Cost-cutting in health risks patient care, AMA warns

Quotes can be attributed to Dr John Davis, spokesperson Australian Medical Association, Tasmania Branch

The Australian Medical Association, Tasmania Branch, is alarmed by the news that positions across the Tasmanian Health Service (THS) may not be filled even if funded under vacancy control measures demanded by the government to reduce costs.

"We have unmet demand across the system, which will only worsen if the staff are not employed to provide the services patients need.

"We cannot take any cost-cutting measures in health without seeing patients harmed through increased ambulance ramping, worsening bed block, elective surgery cancellations, and outpatient waiting lists blowing out, ultimately leading to further pressure on general practice.

"Vacancy control is a blunt instrument and could have adverse consequences if already slow recruitment processes are further slowed down or stopped, with potential recruits finding jobs elsewhere.

"Recruitment for next year's doctor-in-training workforce is opening right now – what message does this cost-cutting send to those looking to work in the THS?

"The other risk is that existing services will not get the staffing resources they need to do their job, and people will leave as a consequence.

"The health workforce is very mobile and in high demand.
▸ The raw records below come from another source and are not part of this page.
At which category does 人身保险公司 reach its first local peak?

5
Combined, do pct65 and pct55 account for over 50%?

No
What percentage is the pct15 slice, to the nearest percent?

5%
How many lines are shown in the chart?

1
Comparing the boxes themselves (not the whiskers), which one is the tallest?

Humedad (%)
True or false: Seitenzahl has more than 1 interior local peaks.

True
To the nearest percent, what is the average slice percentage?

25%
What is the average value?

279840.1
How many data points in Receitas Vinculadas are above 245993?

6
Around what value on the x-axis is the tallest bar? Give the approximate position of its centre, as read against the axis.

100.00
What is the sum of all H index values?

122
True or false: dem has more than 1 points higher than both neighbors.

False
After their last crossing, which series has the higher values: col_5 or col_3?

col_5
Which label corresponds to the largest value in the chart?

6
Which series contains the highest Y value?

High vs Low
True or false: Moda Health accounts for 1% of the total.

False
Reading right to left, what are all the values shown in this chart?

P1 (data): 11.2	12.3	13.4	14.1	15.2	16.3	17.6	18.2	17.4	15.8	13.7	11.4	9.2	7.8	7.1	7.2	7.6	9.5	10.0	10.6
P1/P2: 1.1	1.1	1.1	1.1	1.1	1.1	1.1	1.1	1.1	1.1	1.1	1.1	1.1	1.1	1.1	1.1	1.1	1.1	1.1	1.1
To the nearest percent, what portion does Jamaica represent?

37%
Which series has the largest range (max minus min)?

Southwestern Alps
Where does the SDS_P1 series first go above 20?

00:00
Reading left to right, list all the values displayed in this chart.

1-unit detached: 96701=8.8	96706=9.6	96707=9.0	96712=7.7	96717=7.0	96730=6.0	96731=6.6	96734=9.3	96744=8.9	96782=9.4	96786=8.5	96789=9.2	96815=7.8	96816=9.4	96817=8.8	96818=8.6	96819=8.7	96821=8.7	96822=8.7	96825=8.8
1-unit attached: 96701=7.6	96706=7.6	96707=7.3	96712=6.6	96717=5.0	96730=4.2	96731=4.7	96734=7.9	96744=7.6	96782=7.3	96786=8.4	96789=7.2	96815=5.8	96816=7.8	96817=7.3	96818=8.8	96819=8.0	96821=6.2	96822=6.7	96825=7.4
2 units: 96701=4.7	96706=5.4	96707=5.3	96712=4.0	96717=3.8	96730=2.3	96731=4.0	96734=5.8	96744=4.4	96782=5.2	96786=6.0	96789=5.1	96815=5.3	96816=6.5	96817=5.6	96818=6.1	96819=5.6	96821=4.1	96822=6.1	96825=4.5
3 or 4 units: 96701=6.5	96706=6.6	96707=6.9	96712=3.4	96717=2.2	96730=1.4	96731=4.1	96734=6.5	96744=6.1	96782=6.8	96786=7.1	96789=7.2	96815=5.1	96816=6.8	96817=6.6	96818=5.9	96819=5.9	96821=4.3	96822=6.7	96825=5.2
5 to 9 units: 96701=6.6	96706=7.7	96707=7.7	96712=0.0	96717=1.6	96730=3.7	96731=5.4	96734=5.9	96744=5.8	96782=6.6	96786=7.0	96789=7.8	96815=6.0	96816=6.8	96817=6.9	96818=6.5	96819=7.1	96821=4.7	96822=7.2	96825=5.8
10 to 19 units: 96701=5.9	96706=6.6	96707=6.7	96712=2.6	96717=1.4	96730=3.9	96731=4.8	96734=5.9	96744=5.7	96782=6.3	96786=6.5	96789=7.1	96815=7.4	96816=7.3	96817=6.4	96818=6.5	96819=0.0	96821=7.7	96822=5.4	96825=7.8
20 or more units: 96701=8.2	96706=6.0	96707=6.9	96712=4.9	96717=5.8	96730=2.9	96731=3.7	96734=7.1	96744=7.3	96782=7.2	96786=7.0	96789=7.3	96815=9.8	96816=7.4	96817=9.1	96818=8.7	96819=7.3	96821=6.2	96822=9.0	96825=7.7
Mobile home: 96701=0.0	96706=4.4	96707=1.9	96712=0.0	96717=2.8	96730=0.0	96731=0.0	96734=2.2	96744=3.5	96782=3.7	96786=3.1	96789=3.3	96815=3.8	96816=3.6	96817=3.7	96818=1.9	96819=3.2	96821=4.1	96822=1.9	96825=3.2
Tasmania cannot afford to lose good people or be unable to recruit others.

"AMA supports an efficient, cost-effective health system, and we support measures that can improve efficiency without reducing patient services or care, but that means clinicians have to be involved in the decision-making process. 

"Right now, there is not one doctor on the Vacancy Control Review Committee to ensure decisions are viewed from a system impact perspective and not just a narrow view of dollars saved.

"The THS also risks more staff being employed in the wrong places as a result of vacancy control and political commitments.

"For example, ambulance ramping is not going to be "banned" or fixed by opening more treatment points in the emergency departments (ED) as the highest priority; however, opening more sub-acute beds to move patients to will free up existing treatment points in EDs and reduce ramping.

"Without more resources in areas like sub-acute care to help alleviate bed block, not less, ambulances will remain ramped in the emergency departments, making a mockery of the government's promise to "Ban Ramping."

"Ultimately, it is down to government priorities as to what gets funded in the budget – with an ageing population and growing demand for our services, it is critical that health gets more resources, not less."

The AMA wants to know what other measures have been introduced by the THS to reduce expenditure.>>>>ENDS.